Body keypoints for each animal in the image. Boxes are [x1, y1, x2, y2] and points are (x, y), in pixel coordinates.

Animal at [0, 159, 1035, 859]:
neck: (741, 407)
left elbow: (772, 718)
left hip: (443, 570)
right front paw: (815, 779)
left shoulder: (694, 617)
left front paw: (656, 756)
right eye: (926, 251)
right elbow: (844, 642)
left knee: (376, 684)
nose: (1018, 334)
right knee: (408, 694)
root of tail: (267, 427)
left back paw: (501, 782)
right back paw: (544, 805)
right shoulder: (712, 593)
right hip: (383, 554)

--

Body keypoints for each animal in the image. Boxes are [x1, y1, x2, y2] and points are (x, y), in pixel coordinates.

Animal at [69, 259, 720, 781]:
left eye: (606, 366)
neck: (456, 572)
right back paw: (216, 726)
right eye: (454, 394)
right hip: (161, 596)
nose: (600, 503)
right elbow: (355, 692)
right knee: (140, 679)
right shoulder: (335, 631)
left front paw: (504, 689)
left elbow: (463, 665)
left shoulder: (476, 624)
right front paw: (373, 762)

---

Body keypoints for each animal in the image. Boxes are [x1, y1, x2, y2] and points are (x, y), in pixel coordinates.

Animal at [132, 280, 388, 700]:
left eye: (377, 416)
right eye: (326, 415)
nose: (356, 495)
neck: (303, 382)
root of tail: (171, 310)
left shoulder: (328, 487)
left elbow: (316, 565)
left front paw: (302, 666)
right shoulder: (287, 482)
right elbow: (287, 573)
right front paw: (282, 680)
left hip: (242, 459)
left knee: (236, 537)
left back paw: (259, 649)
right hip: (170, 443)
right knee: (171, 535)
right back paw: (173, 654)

■ **Your task**
Write out exactly the lines above between the line with "right front paw: (815, 779)" and the line with "right shoulder: (712, 593)", inclusive, and nothing beyond them.

■ **Output of the task**
right front paw: (815, 779)
left shoulder: (694, 617)
left front paw: (656, 756)
right eye: (926, 251)
right elbow: (844, 642)
left knee: (376, 684)
nose: (1018, 334)
right knee: (408, 694)
root of tail: (267, 427)
left back paw: (501, 782)
right back paw: (544, 805)
right shoulder: (712, 593)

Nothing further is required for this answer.